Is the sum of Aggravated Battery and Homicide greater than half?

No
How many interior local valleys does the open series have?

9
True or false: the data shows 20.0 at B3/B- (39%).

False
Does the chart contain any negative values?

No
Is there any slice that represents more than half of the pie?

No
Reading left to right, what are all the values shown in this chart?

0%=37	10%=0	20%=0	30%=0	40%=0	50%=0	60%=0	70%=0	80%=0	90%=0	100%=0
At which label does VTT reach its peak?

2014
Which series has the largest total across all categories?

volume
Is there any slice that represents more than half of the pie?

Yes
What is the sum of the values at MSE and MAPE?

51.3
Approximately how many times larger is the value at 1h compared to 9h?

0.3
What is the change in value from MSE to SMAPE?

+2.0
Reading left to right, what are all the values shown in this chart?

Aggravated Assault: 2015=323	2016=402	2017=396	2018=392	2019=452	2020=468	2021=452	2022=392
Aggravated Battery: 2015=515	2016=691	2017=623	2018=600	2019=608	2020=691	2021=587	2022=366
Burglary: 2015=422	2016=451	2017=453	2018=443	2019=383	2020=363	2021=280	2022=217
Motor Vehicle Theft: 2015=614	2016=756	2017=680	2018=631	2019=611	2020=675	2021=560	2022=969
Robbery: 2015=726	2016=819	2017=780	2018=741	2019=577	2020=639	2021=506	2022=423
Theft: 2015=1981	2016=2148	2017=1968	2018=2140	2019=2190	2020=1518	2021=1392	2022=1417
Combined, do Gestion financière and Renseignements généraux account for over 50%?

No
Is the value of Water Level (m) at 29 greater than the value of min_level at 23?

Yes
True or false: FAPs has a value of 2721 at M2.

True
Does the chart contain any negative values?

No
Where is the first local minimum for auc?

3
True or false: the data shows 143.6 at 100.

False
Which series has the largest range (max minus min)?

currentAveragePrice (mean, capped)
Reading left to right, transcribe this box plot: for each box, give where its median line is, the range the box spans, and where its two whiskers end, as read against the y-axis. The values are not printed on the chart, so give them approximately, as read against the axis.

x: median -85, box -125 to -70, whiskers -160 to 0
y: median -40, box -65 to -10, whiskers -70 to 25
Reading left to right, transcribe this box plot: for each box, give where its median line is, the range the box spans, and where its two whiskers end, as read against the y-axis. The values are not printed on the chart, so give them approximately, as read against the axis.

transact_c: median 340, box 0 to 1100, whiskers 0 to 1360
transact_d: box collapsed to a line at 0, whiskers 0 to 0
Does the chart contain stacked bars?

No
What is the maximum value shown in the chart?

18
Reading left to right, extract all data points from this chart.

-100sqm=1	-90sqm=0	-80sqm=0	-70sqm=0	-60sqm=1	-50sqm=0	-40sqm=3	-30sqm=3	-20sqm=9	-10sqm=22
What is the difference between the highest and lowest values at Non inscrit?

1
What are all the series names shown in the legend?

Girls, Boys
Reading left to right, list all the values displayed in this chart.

- _What the exercise asks_: Which lines above contain the word "largest", matching case exactly? Find each one and copy it out in full.

- _Task answer_:
Which series has the largest total across all categories?
Which series has the largest range (max minus min)?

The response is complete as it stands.